**PAGE EXTRACT:**
■ ■ ■
# "Get Lost!" "I already picked up the box set."



## Mark Holtz (Mar 23, 2002)

This isn't a review per se. In fact, I've only glanced at one of the discs from the box set.

So, what possessed me to swing by Best Buy this morning on the way home from the dentist to pick up the set? Well, it turns out that some of Best Buy's sets of the series include "Lost: The Journey" which is the recap episode that aired on April 27th prior to the final four episodes of the season. It also contains NO chapter stop, much like the _24_ season one box set. The bonus DVD also includes two additional bonus clips. It would make a interesting appendix.

The series is presented in 16:9 aspect ratio instead of the 4:3 ratio. I didn't keep any of the episodes on my DirecTiVo, but I'll record tomorrow nights episode to see if it was cut off at the top and bottom for DVD, or cut off at the sides for broadcast.

In terms of packaging... _Star Trek_ Classic still holds the title for worst packaging. But, box set packaging seems to gone a step cheaper. Anyone remember the _Ultimate Matrix_ box set w/o the Neo Bust. They had specially designed trays that could hold TWO discs instead of one... and you have to remove the front disk in order to get to the other one. Such is the packaging here. (And, to be fair, this criticism also extends to the two-disk _Forest Gump_ DVD. Even though it's a double-wide DVD case, there is a lot of wasted space as THAT case implements that same two-disc arrangement).

Gotta love the suits. Not only do we now have the interview/commentary disclaimer when you load up the disc, but now it shows up at the beginning of the episode if you have the commentary selected. However, I played the first part of the Pilot-Part One episode, and they actually switched to some behind-the-scenes footage and then back to the actual show.


----------



## Mark Holtz (Mar 23, 2002)

I did a quick A-B comparison just now of "Do No Harm". It appears that the series was broadcast with the sides chopped off. Another interesting aspect is that if you have your player set to 4:3 P&S, it will "zoom in" and display the show as broadcast. (This should shut out all of the black bar complainers).

I really need to bug Toshiba to get some updated firmware for both of my Toshiba players. My SD-4960 (which was a free replacement of my SD-3108 due to a class action settlement) sometimes displays Disney menus improperly, while the downstairs Toshiba occassionally glitches on a disc or two. That's how I discovered the "zoom in".


----------
■ ■ ■
**TASKS TO COMPLETE:**
1 - In the forum thread about the Lost box set, what aspect ratio is the series presented in on the discs?
2 - Copy the forum thread about the Lost box set word for word, from "In terms of" up to and including "same two-disc arrangement).".
■ ■ ■
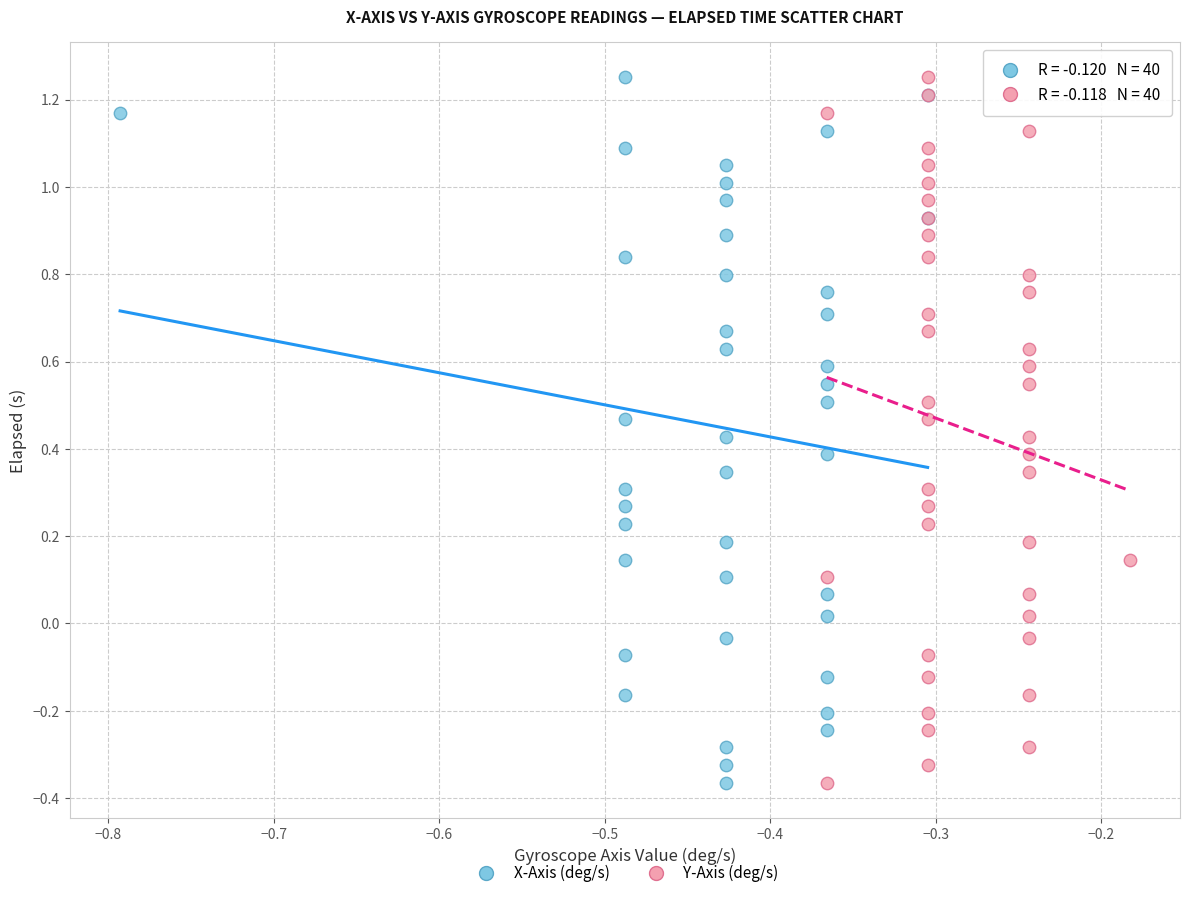

What are all the series names shown in the legend?

X-Axis (deg/s), Y-Axis (deg/s)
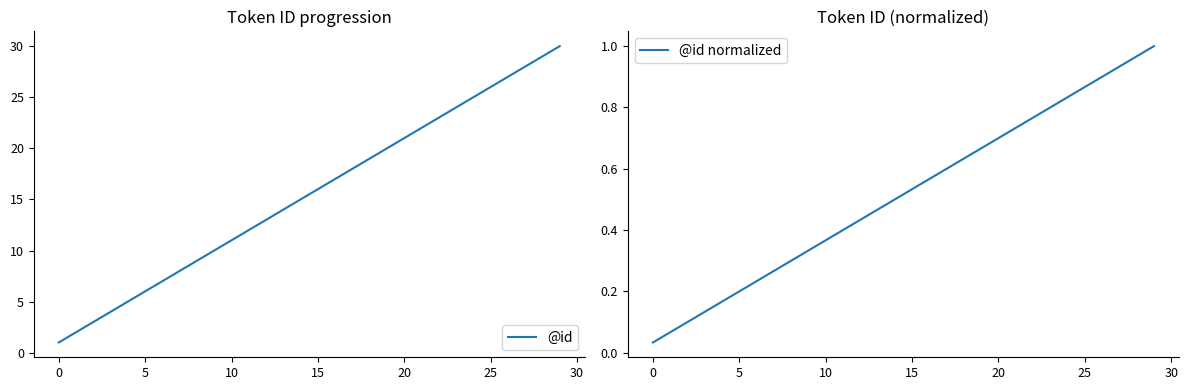

The @id series shows 4.4 at 5. True or false?

False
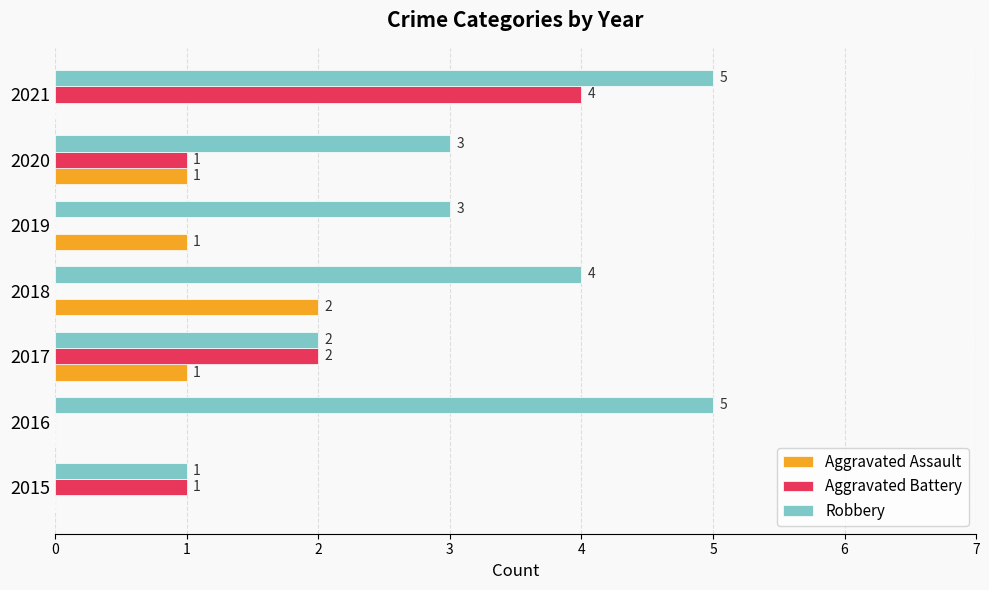

True or false: Aggravated Battery has a value of 2 at 2017.

True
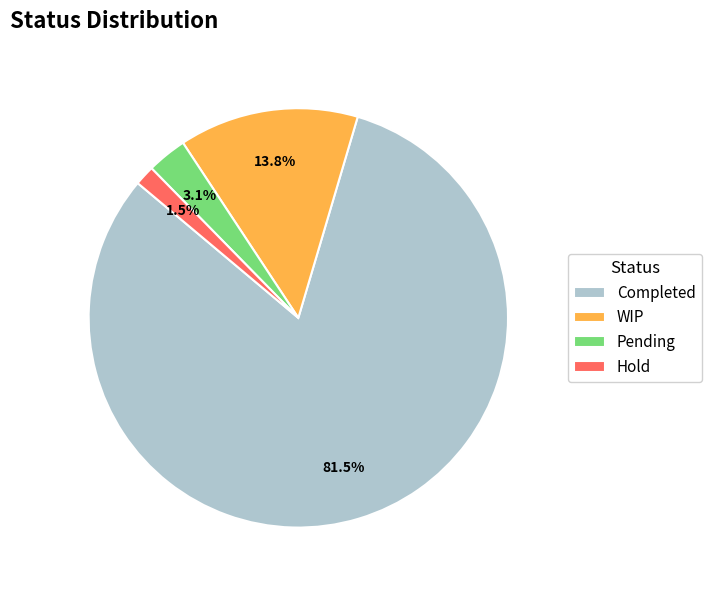

How many slices are in this pie chart?

4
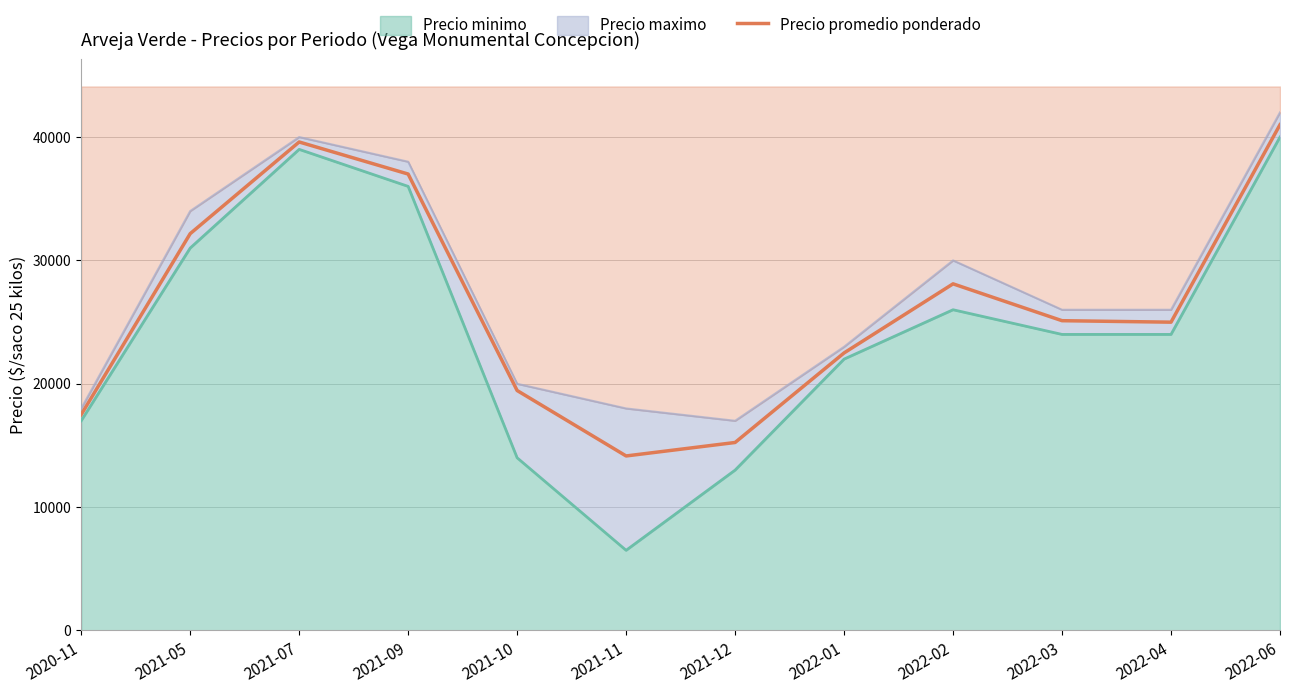

What is the difference between the maximum and minimum values?

26852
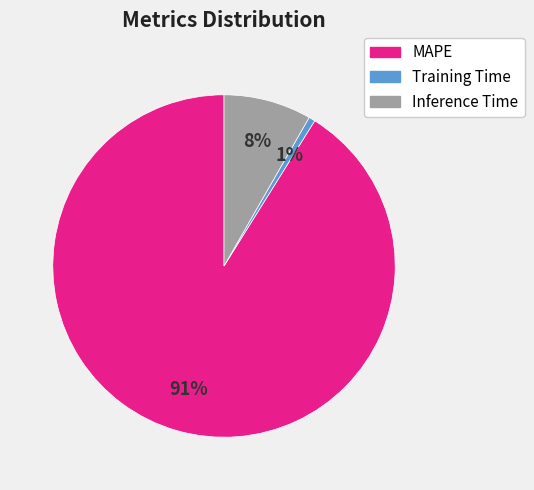

To the nearest percent, what is the average slice percentage?

33%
■ ■ ■
**ANSWER SECTION:**
1 - 16:9

2 -
In terms of packaging... _Star Trek_ Classic still holds the title for worst packaging. But, box set packaging seems to gone a step cheaper. Anyone remember the _Ultimate Matrix_ box set w/o the Neo Bust. They had specially designed trays that could hold TWO discs instead of one... and you have to remove the front disk in order to get to the other one. Such is the packaging here. (And, to be fair, this criticism also extends to the two-disk _Forest Gump_ DVD. Even though it's a double-wide DVD case, there is a lot of wasted space as THAT case implements that same two-disc arrangement).